Craig Hamilton, Ph.D., second author of the study, added, "Another potential advantage of GPI-1046 is that it is orally active and crosses the blood-brain barrier. Thus, it should not be limited by the drug delivery problems associated with protein and peptide growth factors." (Cerebroventricular infusions of nerve growth factor for Alzheimer's disease were described in Psychiatric Times, August 1994, p5.)
An additional important distinction from many neurotrophic polypeptides is that the immunophilin ligands do not appear to induce aberrant sprouting of neuronal processes when administered to normal animals. Steiner and colleagues wrote, "In normal rats and mice, we have carefully examined sciatic and facial nerves as well as numerous areas of the brain and spinal cord and failed to observe any suggestions of abnormal sprouting."
In this current report, the researchers described GPI-1046 stimulating partial morphological recovery in animal sciatic nerve fibers following crush injury, and in central serotonin neurons following parachloroamphetamine (PCA)-induced lesions. In a model of Parkinson's disease in mice, nigrostriatal neurons are destroyed by MPTP-induced oxidative free radical mechanisms. The protective effects of GPI-1046 were demonstrated in this model when concurrent administration of the neuroimmunophilin and MPTP spared more than twice the number of striatal dopamine neurons compared to controls exposed to MPTP/vehicle.

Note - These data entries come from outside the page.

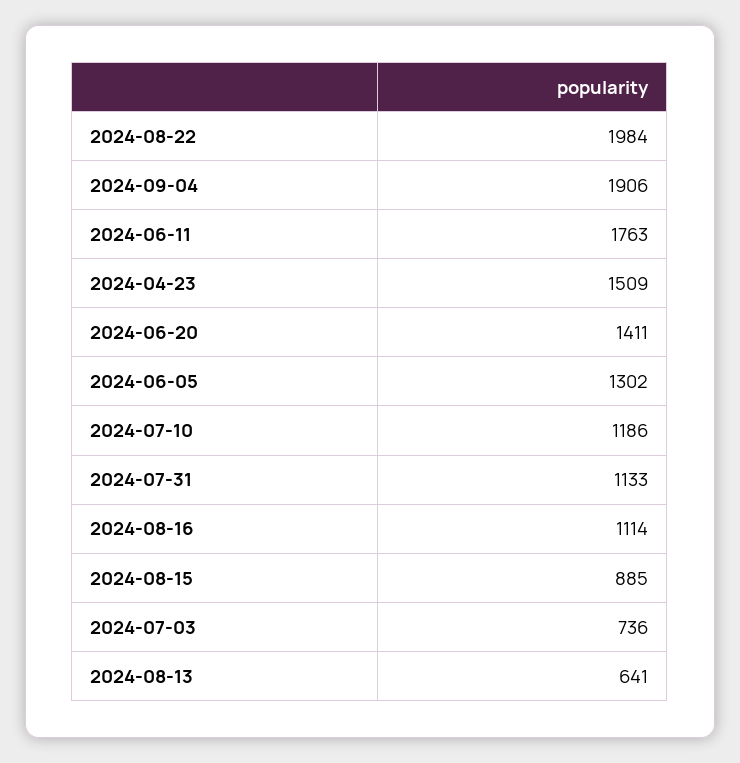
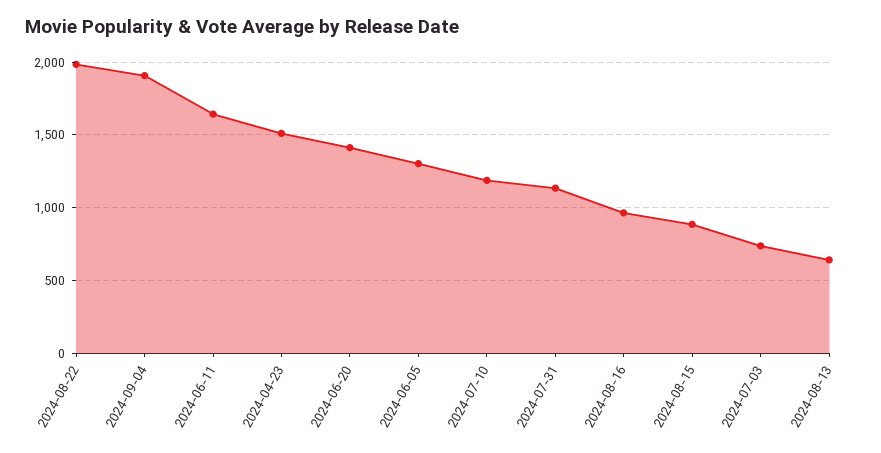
2024-06-11: 1763 -> 1650
2024-08-16: 1114 -> 950

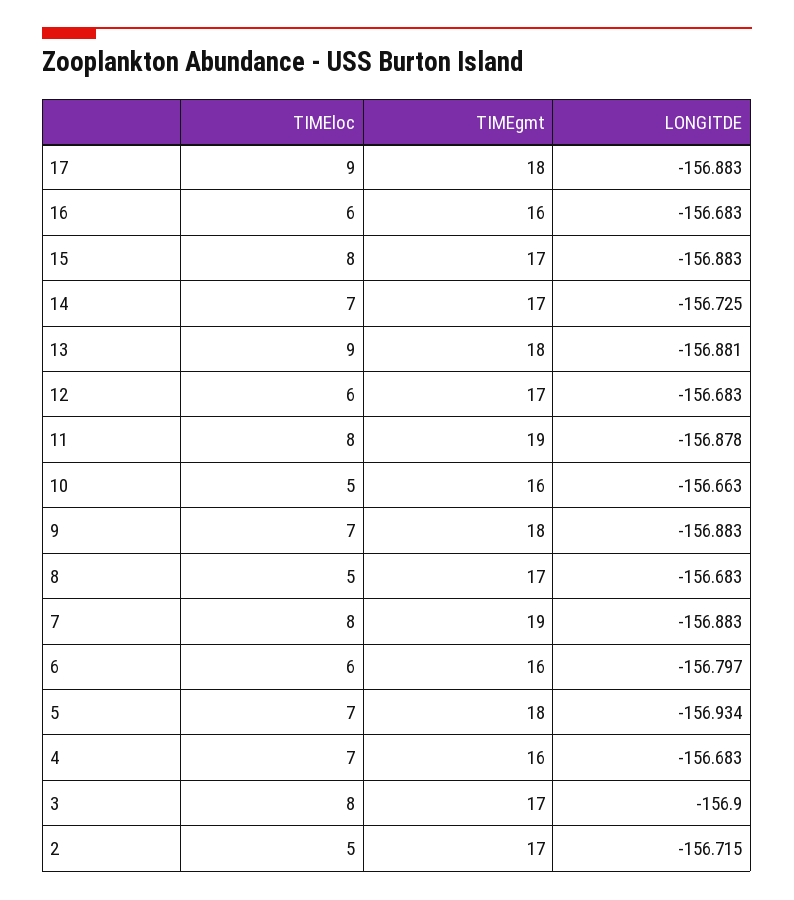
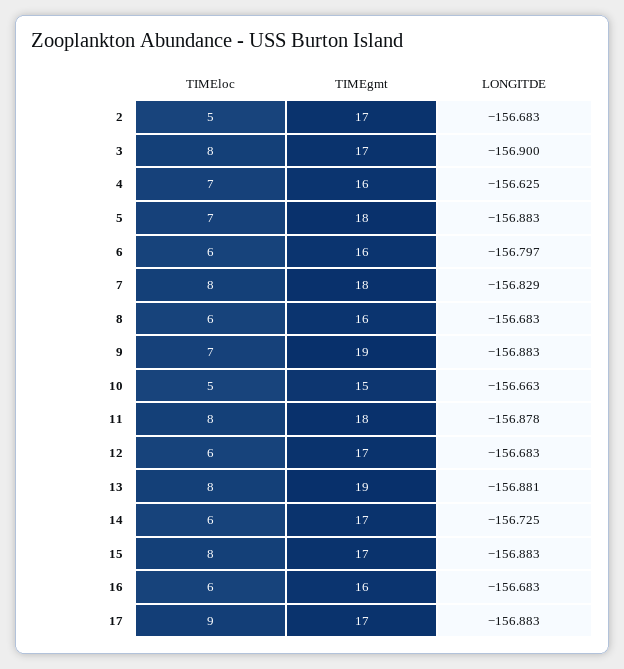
TIMEgmt, 17: 18 -> 17
TIMEloc, 14: 7 -> 6
TIMEloc, 13: 9 -> 8
TIMEgmt, 13: 18 -> 19
TIMEgmt, 11: 19 -> 18
TIMEgmt, 10: 16 -> 15
TIMEgmt, 9: 18 -> 19
TIMEloc, 8: 5 -> 6
TIMEgmt, 8: 17 -> 16
TIMEgmt, 7: 19 -> 18
LONGITDE, 7: -156.883 -> -156.829
LONGITDE, 5: -156.934 -> -156.883
LONGITDE, 4: -156.683 -> -156.625
LONGITDE, 2: -156.715 -> -156.683

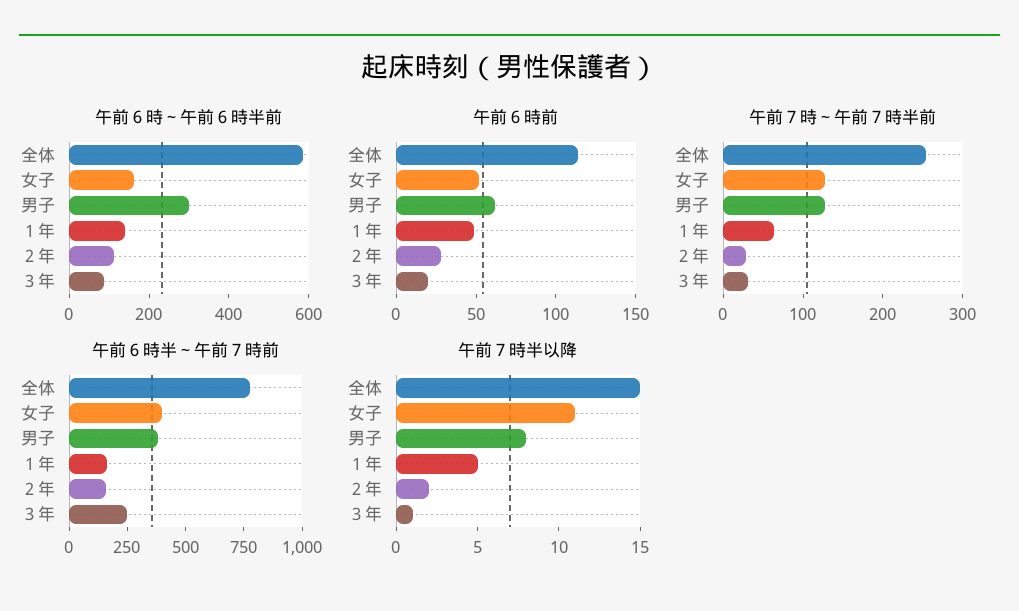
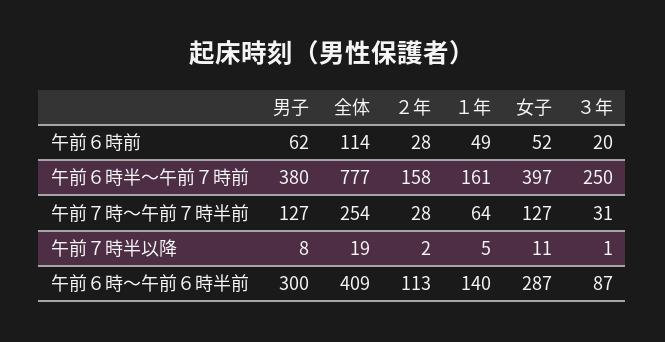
午前６時～午前６時半前, 全体: 600 -> 409
午前６時～午前６時半前, 女子: 150 -> 287
午前７時半以降, 全体: 15 -> 19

In a paradigm more closely fashioned to clinical remediation of a preexisting disorder, the researchers then administered GPI-1046 well after the maximal destruction of dopamine neurons by neurotoxins. The regenerative properties of the compound were evidenced by two- to threefold higher striatal innervation densities in treated animals than in the MPTP/vehicle controls. A similar recovery was achieved after neuronal destruction by 6-OHDA, with an approximate 30% restoration of striatal dopamine compared to controls. The reinnervation stimulated by GPI-1046 was described as "many clusters or small branches of processes emerging from the sparse network of spared nigrostriatal fibers, suggestive of terminal and collateral sprouting."
In addition to morphological and biochemical neuronal restoration, the researchers reported achieving functional recovery in these neurotoxic animals which, prior to receiving the neuroimmunophilin, had exhibited functional deficit behavior in apomorphine or amphetamine-induced rotational movements. This success, along with restoring approximately 30% of striatal dopamine "fits," the researchers note "with abundant evidence that only about a third of normal dopamine innervation is required for physiologic motor activity."
The portent of these results and the potential of these new compounds were enthusiastically described by Guilford CEO, Craig Smith, M.D. "Based on our experiments to date," he said, "we are actively investigating our neuroimmunophilin ligands as potential treatments for a range of neurodegenerative disorders such as Parkinson's disease, Alzheimer's disease, multiple sclerosis, traumatic head and spinal cord injuries, stroke and peripheral neuropathies such as diabetic neuropathy."
References
1.
Snyder SH. Novel neural messengers: therapeutic implications. Presented in symposium, From the Bench to the Bed (Office) Side: New Directions for Preclinical Models of Clinical Symptoms and Drug Development, at the 35th Annual Meeting of the American College of Neuropsychopharmacology, San Juan, Dec. 9, 1996.
2.
Steiner JP, Hamilton GS, Ross DT, et al. Neurotrophic immunophilin ligands stimulate structural and functional recovery in neurodegenerative animal models. Proc Natl Acad Sci. 1997;94:2019-2024.